A Foreign Country; A Colder War; and A Divided Spy (The Thomas Kell trilogy), by Charles Cumming

Summary: A fine set of twisty thrillers set in the contemporary world of Western espionage operations against Islamist extremists and functionaries of the Russian kleptocracy

Any contemporary spy novel is going to draw comparison with John le Carre. So, if it’s George Smiley you are most familiar with, these are stories from the lower ranks, the roles occupied by the likes of Peter Guillam or Toby Esterhause in the Smiley books.

When we first meet Thomas Kell he is pretty washed up. On indefinite leave due to allegations of torture plaguing him, with his marriage to a habitually unfaithful wife on the rocks. However he is quickly called back into service to track down a friend who has gone missing: a fellow MI6 officer, Amelia, who is on the verge of being appointed head of the service.

The reader is quickly pitched into the minutiae of the trade craft of intelligence operations. Hence it takes a while to get to know the sort of person that Kell is, as operational priorities dominate the characters’ actions and Kell’s assessment of individual colleagues and targets.

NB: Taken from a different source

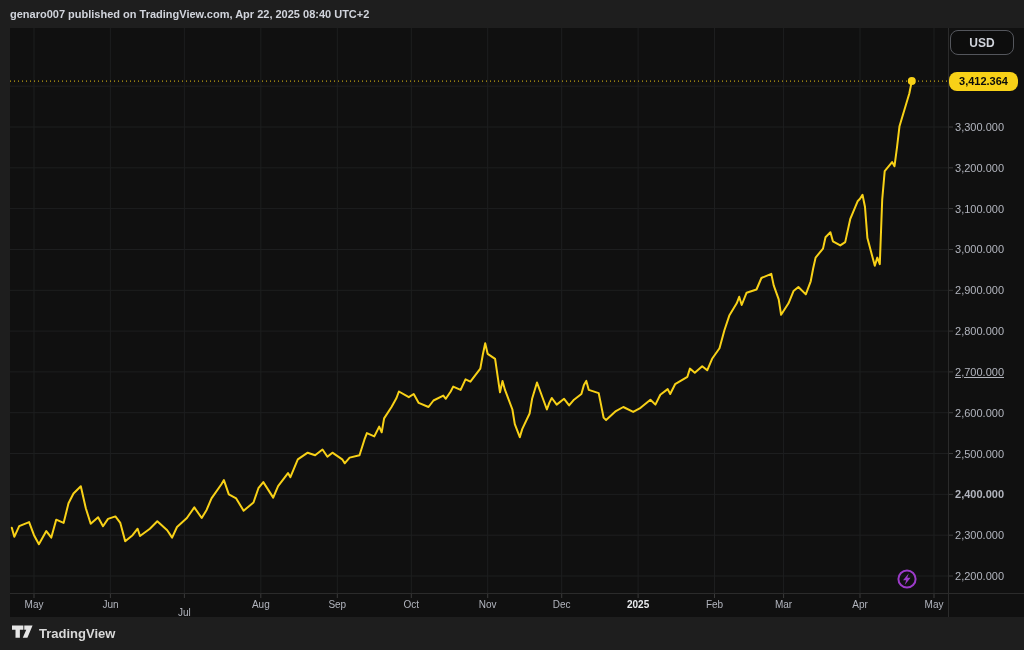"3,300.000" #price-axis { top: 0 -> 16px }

In the pauses in the action Kell is often found reading Seamus Heaney, which is always a dependable indicator that someone is a good egg. As the books progress there is more opportunity for rumination on a profession in which treachery is stock in trade, the toll this takes on its practitioners, and the challenges of the contemporary world, particularly the threats from Islamist extremism, a resurgent kleptocracy in Russia, and most troubling, their points of overlap.

But none of this is allowed to get in the way of mounting narrative tension and twisty plotting: the books often end up in completely unexpected places from where they start out. The Kell trilogy are gripping thrillers and across these three books Kell is an engaging protagonist, wounded and conflicted, but striving towards a moral purpose that often eludes him.